A look at how 1932 unfolded shows how the conventional wisdom about 2009 may yet come true. The year started with a rally as optimism took hold that the financial sector’s problems were over. That took the S&P 500 up almost 20 per cent by early March. Compare this with the current rally since the rescue of Citigroup in November.
But in spring 1932 gold started flowing out of the US, as foreign investors were convinced the dollar would be devalued, and this sparked a devastating sell-off in US stocks. By midsummer (at what turned out to be the bottom of the bear market), the S&P was down 50 per cent from its high for the year.
For 2009, a renewed run on the dollar is quite conceivable. Another fear is that investors grasp the scale of the damage to corporate profits only in the next few weeks, and this sparks another sell-off. Brokers’ forecasts suggest the scope for serious disappointment is real – and conceivably even enough to drive a sell-off like the one of early 1932.
In July 1932, optimism suddenly took hold that the economy was improving. This, according to Russell Napier’s definitive book Anatomy of the Bear, was based largely on evidence that deflation was coming to an end. The result: stocks gained 111 per cent in two months. Then in September they staged another sell-off as it became clear the economy was not out of the woods, and fell 25 per cent from there to the end of the year. Overall the index was down almost 15 per cent for the year but it never went back to its July 1932 lows.

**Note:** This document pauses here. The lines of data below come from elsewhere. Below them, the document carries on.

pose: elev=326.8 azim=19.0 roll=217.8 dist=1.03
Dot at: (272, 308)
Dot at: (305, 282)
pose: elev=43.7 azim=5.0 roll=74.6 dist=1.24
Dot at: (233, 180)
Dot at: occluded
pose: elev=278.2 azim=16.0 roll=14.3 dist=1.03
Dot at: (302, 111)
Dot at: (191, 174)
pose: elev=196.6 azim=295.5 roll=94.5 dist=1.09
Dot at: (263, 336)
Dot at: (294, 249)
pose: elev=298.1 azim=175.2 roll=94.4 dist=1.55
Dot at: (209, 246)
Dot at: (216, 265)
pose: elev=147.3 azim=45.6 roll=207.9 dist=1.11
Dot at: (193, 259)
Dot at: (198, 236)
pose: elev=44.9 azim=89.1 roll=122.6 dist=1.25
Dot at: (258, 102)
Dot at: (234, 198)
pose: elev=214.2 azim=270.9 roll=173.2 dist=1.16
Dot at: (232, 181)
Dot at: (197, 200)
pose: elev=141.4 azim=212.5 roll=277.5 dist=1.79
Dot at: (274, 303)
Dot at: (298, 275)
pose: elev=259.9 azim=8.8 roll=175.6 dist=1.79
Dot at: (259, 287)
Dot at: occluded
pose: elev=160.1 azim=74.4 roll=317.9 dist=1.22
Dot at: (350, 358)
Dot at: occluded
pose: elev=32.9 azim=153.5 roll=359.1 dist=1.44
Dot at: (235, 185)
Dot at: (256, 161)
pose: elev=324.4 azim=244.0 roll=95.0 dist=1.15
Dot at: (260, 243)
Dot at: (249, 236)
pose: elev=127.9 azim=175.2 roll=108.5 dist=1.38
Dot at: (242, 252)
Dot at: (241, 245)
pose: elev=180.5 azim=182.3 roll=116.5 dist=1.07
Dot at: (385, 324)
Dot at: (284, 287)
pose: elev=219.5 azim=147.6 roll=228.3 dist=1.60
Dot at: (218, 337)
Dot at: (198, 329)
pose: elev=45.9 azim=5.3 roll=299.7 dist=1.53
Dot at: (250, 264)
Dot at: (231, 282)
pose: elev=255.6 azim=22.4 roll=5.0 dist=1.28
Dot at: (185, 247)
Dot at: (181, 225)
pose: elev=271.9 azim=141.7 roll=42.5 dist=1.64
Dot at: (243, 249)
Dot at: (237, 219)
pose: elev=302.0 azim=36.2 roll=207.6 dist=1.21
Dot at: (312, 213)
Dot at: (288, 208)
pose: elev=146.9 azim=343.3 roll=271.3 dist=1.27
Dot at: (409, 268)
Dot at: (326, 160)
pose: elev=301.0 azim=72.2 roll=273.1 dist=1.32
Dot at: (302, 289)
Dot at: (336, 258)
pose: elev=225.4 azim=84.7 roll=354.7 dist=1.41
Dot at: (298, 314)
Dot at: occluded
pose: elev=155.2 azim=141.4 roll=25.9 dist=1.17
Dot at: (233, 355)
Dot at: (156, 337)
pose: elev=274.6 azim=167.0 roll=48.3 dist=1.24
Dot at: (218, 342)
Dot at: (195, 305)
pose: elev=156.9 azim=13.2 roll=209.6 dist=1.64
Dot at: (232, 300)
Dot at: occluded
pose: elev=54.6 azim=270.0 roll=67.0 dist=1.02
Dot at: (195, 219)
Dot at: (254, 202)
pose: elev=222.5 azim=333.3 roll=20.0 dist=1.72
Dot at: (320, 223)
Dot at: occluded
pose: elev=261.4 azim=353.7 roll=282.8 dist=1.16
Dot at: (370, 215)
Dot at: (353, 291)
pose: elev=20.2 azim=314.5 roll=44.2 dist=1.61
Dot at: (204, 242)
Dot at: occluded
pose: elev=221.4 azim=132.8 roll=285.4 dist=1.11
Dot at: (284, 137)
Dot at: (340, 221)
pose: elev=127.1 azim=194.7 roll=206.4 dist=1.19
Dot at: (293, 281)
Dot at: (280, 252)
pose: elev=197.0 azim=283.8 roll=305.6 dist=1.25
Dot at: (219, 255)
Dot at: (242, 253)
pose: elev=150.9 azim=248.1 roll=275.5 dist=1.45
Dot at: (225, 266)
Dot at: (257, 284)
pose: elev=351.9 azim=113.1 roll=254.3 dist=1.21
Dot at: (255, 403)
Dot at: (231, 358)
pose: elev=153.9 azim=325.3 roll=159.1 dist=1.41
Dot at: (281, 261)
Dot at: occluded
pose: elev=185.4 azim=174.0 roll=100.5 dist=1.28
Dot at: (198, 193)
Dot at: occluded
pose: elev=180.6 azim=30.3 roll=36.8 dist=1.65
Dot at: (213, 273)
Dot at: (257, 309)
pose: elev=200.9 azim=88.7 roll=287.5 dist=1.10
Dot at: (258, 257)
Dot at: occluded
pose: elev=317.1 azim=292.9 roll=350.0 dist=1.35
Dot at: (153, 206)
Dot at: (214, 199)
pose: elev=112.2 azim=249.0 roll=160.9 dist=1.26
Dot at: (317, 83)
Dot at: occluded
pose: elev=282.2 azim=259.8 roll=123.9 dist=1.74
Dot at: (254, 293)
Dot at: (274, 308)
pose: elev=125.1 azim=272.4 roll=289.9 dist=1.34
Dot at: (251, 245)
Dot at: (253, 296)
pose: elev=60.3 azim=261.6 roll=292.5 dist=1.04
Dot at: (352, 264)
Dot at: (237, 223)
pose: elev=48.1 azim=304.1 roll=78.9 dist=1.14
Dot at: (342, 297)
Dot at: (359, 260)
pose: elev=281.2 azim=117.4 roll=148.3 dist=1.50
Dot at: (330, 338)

How could this be repeated in 2009? An explosive rally at some point is possible, simply because record amounts of money are sitting in bonds and cash. And, as in 1932, what might move that money in a hurry would be a clear sign that inflation was returning. At present the risk is deflation and governments are actively trying to engineer a return to inflation: if that were to happen, bonds and cash would become horrible assets to be in, and so the chance of a race at the first sign of inflationary pressure is real.
As in 1932, when economic hope proved illusory, it is possible that could be a false alarm. But in these conditions, even a false alarm could spark a big rally. As for fundamental valuations, long-run indicators that have signalled market turning-points most successfully in the past, such as the multiple of stocks to long-term average earnings, suggest stocks are fairly valued, whereas they already looked cheap in early 1932. A drastic sell-off like the one in early 1932 would help address this.
The precondition for a sustainable rally is that share prices fall to a level where investors are widely convinced they are cheap. As 1932 demonstrated, getting there could yet involve a lot more pain. But it is fair to hope that we get there this year.